La retraite n’est pas une pause paresseuse, c’est une réorganisation. Lennon n’a jamais été un homme stable, mais il a toujours eu une obsession : la vérité intime. S’il se retire, ce n’est pas pour se taire à jamais, c’est pour se réaccorder. Pour essayer de vivre sans être constamment commenté. Pour donner à son fils un père présent, un père qui fait les choses invisibles. Et, paradoxalement, c’est là qu’il redevient un songwriter au sens le plus brut : quelqu’un qui observe, qui absorbe, qui note mentalement, qui laisse la vie alimenter la musique au lieu de laisser la musique dévorer la vie.
Quand il revient à l’enregistrement, il ne revient pas dans un monde figé. Entre-temps, la pop a changé de peau. Le rock s’est fragmenté. Le punk a fait exploser le vernis, la new wave a remis l’ironie et l’électricité au centre, le disco a imposé la piste de danse comme tribunal populaire. Les anciens dieux des sixties ont vieilli sous les projecteurs. Paul McCartney a continué à remplir des stades, à chercher la chanson parfaite comme on polit un galet. George Harrison a connu son propre retour en grâce. Ringo Starr a navigué entre éclats et errances. Lennon, lui, arrive avec une autre énergie : celle du type qui n’a pas “tenu la cadence”, mais qui a peut-être gardé quelque chose de plus précieux, une sorte de fraîcheur paradoxale. Parce qu’il n’a pas surproduit son image. Parce qu’il n’a pas saturé le marché de disques. Parce qu’il revient avec l’appétit du débutant.
Double Fantasy s’inscrit dans cette logique. L’album est conçu comme un dialogue entre John Lennon et Yoko Ono. Non pas une juxtaposition opportuniste, mais une architecture : deux voix, deux pôles, deux manières de raconter la même vie. On peut discuter à l’infini de la réception critique de l’époque, de la difficulté qu’a eue une partie du public à accepter Yoko comme artiste à part entière, de la façon dont les attentes “Lennoniennes” ont parfois écrasé le projet. Mais si l’on se place du point de vue du couple, le geste est limpide : “voici notre histoire, ensemble, et pas seulement la mienne.”
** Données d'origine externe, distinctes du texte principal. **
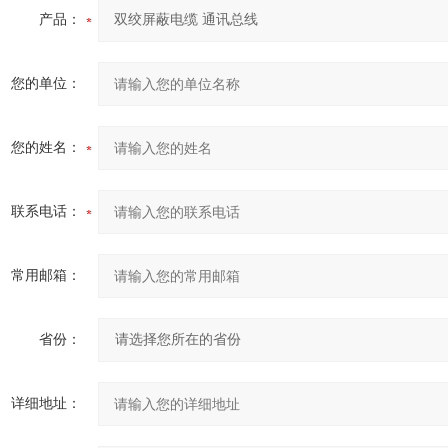
产品：
您的单位：
您的姓名：
联系电话：
常用邮箱：
省份：
详细地址：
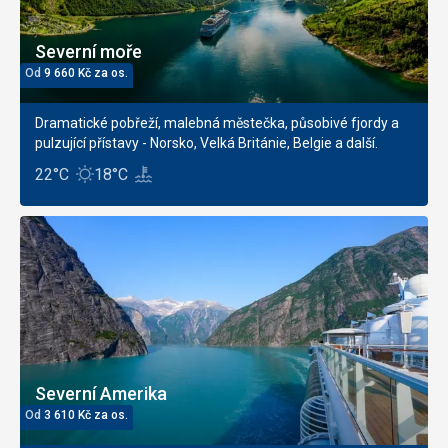
Severní moře
Od
9 660
Kč
za os.
Dramatické pobřeží, malebná městečka, působivé fjordy a
pulzující přístavy - Norsko, Velká Británie, Belgie a další.
22°C
18°C
Severní Amerika
Od
3 610
Kč
za os.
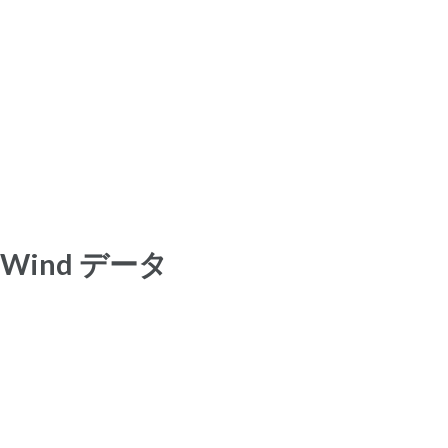
Wind データ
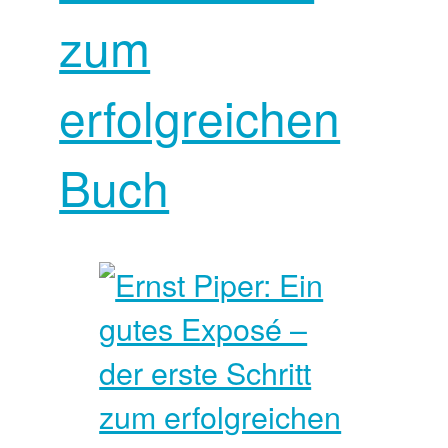
zum
erfolgreichen
Buch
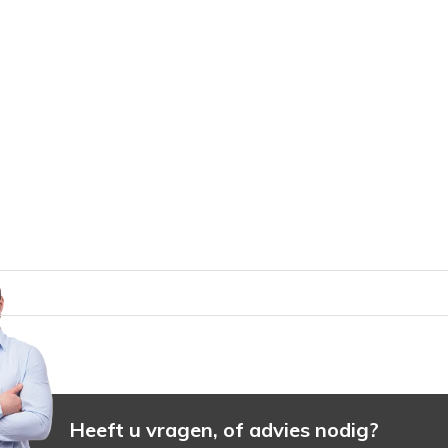
Heeft u vragen, of advies nodig?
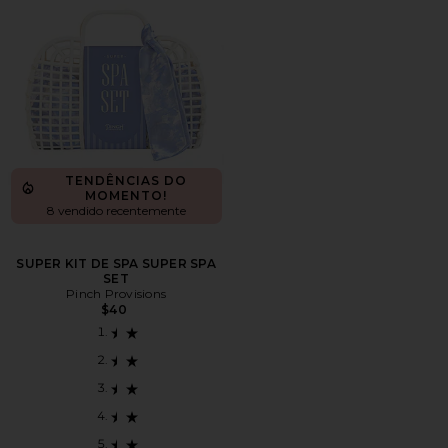
TENDÊNCIAS DO
MOMENTO!
8 vendido recentemente
SUPER KIT DE SPA SUPER SPA
SET
Pinch Provisions
$40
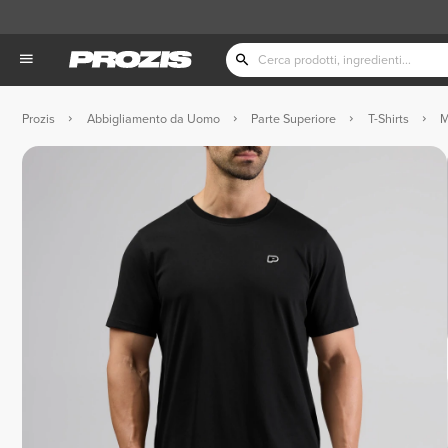
Prozis
Abbigliamento da Uomo
Parte Superiore
T-Shirts
M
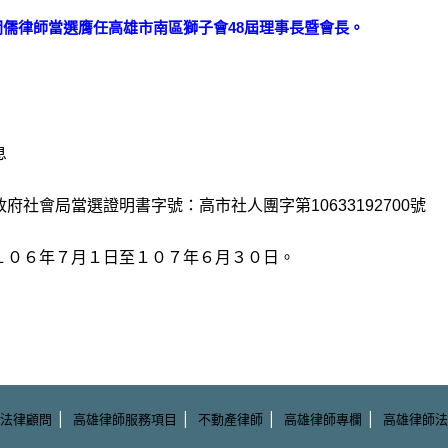
岡儒律師當選膺任高雄市南區獅子會48屆理事長暨會長。
息
府社會局當選證明書字號：高市社人團字第10633192700號
１０６年７月１日至１０７年６月３０日。
|
|
|
|
法律顧問
高雄律師服務項目
不動產律師
高雄律師專欄
高雄律師法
Et dans cette histoire, (Just Like) Starting Over fait figure de porte d’entrée. Pas la chanson la plus profonde, pas la plus risquée, mais celle qui a le plus la fonction de signal. Celle qui dit : ce n’est pas un album fantôme. Ce n’est pas un murmure. C’est un retour.
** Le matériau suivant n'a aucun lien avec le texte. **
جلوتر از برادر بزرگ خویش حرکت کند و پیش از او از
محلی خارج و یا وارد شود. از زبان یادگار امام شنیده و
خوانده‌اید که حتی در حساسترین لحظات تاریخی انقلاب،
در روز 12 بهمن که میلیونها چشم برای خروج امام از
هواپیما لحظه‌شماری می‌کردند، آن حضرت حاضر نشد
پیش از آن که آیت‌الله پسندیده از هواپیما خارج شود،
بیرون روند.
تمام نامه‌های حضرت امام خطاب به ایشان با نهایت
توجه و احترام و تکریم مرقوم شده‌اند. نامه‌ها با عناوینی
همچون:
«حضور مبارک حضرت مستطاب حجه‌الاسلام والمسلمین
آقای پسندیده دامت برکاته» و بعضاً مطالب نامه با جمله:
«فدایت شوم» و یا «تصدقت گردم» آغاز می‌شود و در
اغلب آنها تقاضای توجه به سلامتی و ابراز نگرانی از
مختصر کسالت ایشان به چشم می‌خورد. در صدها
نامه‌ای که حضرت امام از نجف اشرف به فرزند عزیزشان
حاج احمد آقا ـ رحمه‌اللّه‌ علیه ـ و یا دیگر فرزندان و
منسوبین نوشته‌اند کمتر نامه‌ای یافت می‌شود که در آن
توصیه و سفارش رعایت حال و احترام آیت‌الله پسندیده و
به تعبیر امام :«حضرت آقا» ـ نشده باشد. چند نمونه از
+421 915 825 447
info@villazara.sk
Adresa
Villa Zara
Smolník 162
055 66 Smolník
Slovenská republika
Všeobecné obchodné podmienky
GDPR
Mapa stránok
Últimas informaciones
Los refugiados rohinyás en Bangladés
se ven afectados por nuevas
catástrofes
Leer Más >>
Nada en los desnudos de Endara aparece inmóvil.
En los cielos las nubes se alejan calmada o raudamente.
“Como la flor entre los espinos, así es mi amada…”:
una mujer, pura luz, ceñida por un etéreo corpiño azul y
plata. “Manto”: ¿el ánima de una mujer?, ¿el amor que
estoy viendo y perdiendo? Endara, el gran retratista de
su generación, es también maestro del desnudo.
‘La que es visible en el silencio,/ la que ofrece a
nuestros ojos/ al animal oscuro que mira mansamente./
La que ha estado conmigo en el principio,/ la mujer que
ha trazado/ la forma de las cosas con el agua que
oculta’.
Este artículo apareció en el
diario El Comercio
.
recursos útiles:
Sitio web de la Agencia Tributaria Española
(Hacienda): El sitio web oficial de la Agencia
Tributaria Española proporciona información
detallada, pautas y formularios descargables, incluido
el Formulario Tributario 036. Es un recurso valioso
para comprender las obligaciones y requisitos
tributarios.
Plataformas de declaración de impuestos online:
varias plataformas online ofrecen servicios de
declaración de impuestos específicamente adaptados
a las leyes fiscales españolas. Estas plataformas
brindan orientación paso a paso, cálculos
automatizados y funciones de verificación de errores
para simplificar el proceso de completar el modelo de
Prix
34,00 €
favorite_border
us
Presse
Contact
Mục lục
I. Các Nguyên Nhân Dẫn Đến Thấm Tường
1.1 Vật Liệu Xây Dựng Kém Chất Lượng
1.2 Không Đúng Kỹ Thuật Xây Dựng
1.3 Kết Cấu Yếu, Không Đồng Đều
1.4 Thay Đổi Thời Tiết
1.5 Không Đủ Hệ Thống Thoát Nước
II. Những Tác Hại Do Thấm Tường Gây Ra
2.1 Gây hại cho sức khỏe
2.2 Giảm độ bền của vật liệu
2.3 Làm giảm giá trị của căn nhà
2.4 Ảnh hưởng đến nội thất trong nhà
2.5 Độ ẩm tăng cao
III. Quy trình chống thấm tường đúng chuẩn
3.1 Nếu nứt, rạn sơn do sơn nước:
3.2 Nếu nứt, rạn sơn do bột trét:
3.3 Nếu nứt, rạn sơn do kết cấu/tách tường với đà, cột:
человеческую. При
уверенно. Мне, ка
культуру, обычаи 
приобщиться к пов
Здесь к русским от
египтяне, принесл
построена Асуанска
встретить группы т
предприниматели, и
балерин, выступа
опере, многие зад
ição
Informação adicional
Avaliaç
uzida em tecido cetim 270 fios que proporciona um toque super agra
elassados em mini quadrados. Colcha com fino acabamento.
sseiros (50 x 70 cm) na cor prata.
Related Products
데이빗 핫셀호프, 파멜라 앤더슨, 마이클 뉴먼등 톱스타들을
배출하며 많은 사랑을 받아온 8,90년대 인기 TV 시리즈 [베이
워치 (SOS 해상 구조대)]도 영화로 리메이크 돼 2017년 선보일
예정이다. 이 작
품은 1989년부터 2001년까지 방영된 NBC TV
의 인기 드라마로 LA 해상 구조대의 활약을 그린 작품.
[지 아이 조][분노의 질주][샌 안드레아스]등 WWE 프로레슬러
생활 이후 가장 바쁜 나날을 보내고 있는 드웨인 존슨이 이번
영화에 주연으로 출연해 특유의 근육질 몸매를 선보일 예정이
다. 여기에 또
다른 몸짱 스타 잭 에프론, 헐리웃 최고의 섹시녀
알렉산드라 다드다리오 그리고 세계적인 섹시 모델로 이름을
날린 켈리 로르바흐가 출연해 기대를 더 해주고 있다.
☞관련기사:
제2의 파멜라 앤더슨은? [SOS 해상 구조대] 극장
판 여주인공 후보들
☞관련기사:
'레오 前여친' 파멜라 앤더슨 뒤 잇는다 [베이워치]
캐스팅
“Elvis Orbison” : l’ADN des années 50 comme machine à remonter le cœur
Le génie discret de (Just Like) Starting Over, c’est son art de la citation sans la nostalgie plombante. Lennon a toujours été un homme du passé, mais pas au sens réactionnaire : il utilise le passé comme un atelier. Les années 50 ne sont pas, chez lui, un musée. Ce sont des outils. Les harmonies, les inflexions vocales, les “shooby-doo” et les clins d’œil de crooner, tout cela n’est pas là pour faire sourire le collectionneur. C’est là parce que ce langage-là est universel. Parce qu’il est immédiatement lisible. Parce qu’il porte en lui une innocence performative : même si l’on n’y croit plus vraiment, on a envie d’y croire pendant trois minutes et demie.
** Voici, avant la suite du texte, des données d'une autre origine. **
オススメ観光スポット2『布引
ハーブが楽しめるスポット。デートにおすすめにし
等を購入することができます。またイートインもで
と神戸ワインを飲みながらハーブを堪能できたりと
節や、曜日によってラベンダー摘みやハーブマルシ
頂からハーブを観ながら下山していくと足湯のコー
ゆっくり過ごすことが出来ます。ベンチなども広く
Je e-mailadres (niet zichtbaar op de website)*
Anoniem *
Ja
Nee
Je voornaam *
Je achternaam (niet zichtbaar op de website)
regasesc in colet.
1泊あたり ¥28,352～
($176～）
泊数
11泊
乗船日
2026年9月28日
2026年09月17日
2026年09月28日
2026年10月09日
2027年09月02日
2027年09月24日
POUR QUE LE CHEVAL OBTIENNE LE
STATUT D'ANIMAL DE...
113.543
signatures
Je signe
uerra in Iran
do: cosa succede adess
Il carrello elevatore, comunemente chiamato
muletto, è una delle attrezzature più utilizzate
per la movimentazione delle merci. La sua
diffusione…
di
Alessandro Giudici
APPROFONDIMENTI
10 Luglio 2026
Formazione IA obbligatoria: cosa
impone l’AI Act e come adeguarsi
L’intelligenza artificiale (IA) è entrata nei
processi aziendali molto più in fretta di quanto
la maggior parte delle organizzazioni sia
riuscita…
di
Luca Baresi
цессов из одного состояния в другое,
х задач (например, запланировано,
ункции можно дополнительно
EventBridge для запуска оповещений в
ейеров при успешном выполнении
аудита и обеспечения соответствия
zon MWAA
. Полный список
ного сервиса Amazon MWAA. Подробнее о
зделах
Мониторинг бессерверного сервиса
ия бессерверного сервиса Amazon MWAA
L’ombre de Elvis Presley plane dans le phrasé, dans cette manière de poser la voix avec une nonchalance travaillée. L’ombre de Roy Orbison se glisse dans la mélodie, dans la façon dont la chanson sait se tendre, ouvrir l’espace, laisser passer une émotion presque théâtrale sans basculer dans le kitsch. Lennon, qui a toujours été un chanteur extraordinaire quand il décidait de l’être, joue ici avec ses propres masques : parfois rocker de Liverpool, parfois crooner, parfois gamin qui imite ses héros devant une glace, parfois homme adulte qui se souvient de ses vingt ans.
Ce mélange produit un effet rare : la chanson est à la fois légère et chargée. Légère parce qu’elle danse, parce qu’elle claque, parce qu’elle ne s’excuse pas d’être pop. Chargée parce que tout Lennon est là, en filigrane : l’obsession du couple, la peur de perdre, le besoin de croire à une seconde chance, la conviction que l’amour n’est pas un acquis mais une discipline.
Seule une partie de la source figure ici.